Request – Duplicate the records line for line, starting at their first line and ending at the line that contains "Al crear recursos", with both of those lines included.

Source texts of formatted documents
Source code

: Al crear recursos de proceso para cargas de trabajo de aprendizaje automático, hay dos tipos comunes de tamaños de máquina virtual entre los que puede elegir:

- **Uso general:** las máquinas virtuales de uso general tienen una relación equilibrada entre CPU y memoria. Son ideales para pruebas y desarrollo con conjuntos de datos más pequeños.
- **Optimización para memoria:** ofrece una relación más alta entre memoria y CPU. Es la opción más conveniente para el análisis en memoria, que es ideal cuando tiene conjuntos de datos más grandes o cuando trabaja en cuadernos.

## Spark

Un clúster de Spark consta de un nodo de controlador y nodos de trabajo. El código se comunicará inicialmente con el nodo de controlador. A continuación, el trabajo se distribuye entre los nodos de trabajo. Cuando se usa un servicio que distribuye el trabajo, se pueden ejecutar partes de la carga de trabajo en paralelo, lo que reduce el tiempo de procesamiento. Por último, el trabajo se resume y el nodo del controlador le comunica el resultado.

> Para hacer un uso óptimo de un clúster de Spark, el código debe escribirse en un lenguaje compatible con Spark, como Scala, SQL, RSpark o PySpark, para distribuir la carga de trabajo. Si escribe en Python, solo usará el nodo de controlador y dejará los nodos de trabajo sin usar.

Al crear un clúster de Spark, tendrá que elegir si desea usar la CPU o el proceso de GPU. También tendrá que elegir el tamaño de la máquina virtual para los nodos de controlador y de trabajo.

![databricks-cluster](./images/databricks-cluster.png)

Solution for this problem –
Source code

: Al crear recursos de proceso para cargas de trabajo de aprendizaje automático, hay dos tipos comunes de tamaños de máquina virtual entre los que puede elegir:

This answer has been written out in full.